Task statement ::
Reproduce in full, word for word, the forum thread below about checking landscape rocks for a new tank.

Page ::
▼▼▼
# Anything wrong with these rocks?



## GulfCoastGuy (Aug 5, 2018)

Got my tank Friday. Me and some buds from work hauled it into the hose, assembled the stand and got the tank on it. 425 lbs. 60" x 26" x 24" 141 gal. all 3/4 " Starfire glass. It's a beast. Got a problem with one of the doors but otherwise all is good.

Went to pick out some rock at a landscape supply that was close and came away with some good stuff, around 175 lbs. worth. I've got a couple of questions though.

First most of the rock is sandstone. Virtually all of it has tiny pinpoint sized specks of white or clear (too small to say which for sure).

https://drive.google.com/open?id=16j-_B6u2c_G0MAyX21MJaQdgLVCWJptJ

I increased the contrast a little.

https://drive.google.com/open?id=1X_WBngXdPckQnif0vZZEFNVajUJ-Fvnv

The scale on those is about 2" top to bottom. Any thoughts?

--------------------------------------------------------------------------------------------------------

The second is a one off but it's got nice color so I'd really like to use it but when wet it has sort of a metallic cast to it

https://drive.google.com/open?id=1y6tpYn_kfeg3Xhp6NdpsfAX3XnhCsaEz

https://drive.google.com/open?id=1KPttA8CYsFuqPcNTEfCY6nDuzk73UOuQ

Info, Thoughts, Opinions are welcome.

Thanks
GCG


----------



## Deeda (Oct 12, 2012)

I'm no expert on rock makeup but I would think as long as the sandstone doesn't easily disintegrate or slough off pieces when wet, those rocks should work well.

A quick online search of sandstone just shows that it is made up of individual particles from other rocks that 'stuck' together over time but are usually quartz.

The 2nd rock with the orangish color is probably just iron deposits.


----------



## GulfCoastGuy (Aug 5, 2018)

Quartz was what I was thinking on the sandstone. I just wanted to leave it open for anyone with suspicions to chime in with Pyrite. Left it out of the OP so as not to "seed" the discussion. Your comment on the second rock eases my mind as well.
▲▲▲
Records ::
▼▼▼
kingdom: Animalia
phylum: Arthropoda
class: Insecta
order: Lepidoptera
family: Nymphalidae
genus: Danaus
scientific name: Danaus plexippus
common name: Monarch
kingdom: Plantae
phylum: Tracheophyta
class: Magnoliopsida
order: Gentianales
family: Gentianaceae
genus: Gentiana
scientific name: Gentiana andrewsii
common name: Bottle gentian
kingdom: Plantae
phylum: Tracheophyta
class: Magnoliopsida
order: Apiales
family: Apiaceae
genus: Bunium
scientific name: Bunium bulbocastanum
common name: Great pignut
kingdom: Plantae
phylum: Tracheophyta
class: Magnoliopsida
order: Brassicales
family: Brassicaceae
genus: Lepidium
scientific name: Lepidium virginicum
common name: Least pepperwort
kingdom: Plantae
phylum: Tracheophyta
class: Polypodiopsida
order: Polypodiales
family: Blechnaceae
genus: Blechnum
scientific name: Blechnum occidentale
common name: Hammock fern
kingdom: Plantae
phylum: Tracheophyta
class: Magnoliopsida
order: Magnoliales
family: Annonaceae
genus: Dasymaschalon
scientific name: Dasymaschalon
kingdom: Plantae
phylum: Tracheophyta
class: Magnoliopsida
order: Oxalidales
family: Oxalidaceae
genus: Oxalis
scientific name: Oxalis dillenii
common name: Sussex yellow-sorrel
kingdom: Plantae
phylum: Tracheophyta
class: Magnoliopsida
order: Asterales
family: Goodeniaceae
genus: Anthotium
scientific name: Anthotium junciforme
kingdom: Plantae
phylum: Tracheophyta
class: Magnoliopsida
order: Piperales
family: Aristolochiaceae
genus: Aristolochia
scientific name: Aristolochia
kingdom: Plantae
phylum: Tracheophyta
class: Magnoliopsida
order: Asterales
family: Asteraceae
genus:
▲▲▲
Solution ::
# Anything wrong with these rocks?



## GulfCoastGuy (Aug 5, 2018)

Got my tank Friday. Me and some buds from work hauled it into the hose, assembled the stand and got the tank on it. 425 lbs. 60" x 26" x 24" 141 gal. all 3/4 " Starfire glass. It's a beast. Got a problem with one of the doors but otherwise all is good.

Went to pick out some rock at a landscape supply that was close and came away with some good stuff, around 175 lbs. worth. I've got a couple of questions though.

First most of the rock is sandstone. Virtually all of it has tiny pinpoint sized specks of white or clear (too small to say which for sure).

https://drive.google.com/open?id=16j-_B6u2c_G0MAyX21MJaQdgLVCWJptJ

I increased the contrast a little.

https://drive.google.com/open?id=1X_WBngXdPckQnif0vZZEFNVajUJ-Fvnv

The scale on those is about 2" top to bottom. Any thoughts?

--------------------------------------------------------------------------------------------------------

The second is a one off but it's got nice color so I'd really like to use it but when wet it has sort of a metallic cast to it

https://drive.google.com/open?id=1y6tpYn_kfeg3Xhp6NdpsfAX3XnhCsaEz

https://drive.google.com/open?id=1KPttA8CYsFuqPcNTEfCY6nDuzk73UOuQ

Info, Thoughts, Opinions are welcome.

Thanks
GCG


----------



## Deeda (Oct 12, 2012)

I'm no expert on rock makeup but I would think as long as the sandstone doesn't easily disintegrate or slough off pieces when wet, those rocks should work well.

A quick online search of sandstone just shows that it is made up of individual particles from other rocks that 'stuck' together over time but are usually quartz.

The 2nd rock with the orangish color is probably just iron deposits.


----------



## GulfCoastGuy (Aug 5, 2018)

Quartz was what I was thinking on the sandstone. I just wanted to leave it open for anyone with suspicions to chime in with Pyrite. Left it out of the OP so as not to "seed" the discussion. Your comment on the second rock eases my mind as well.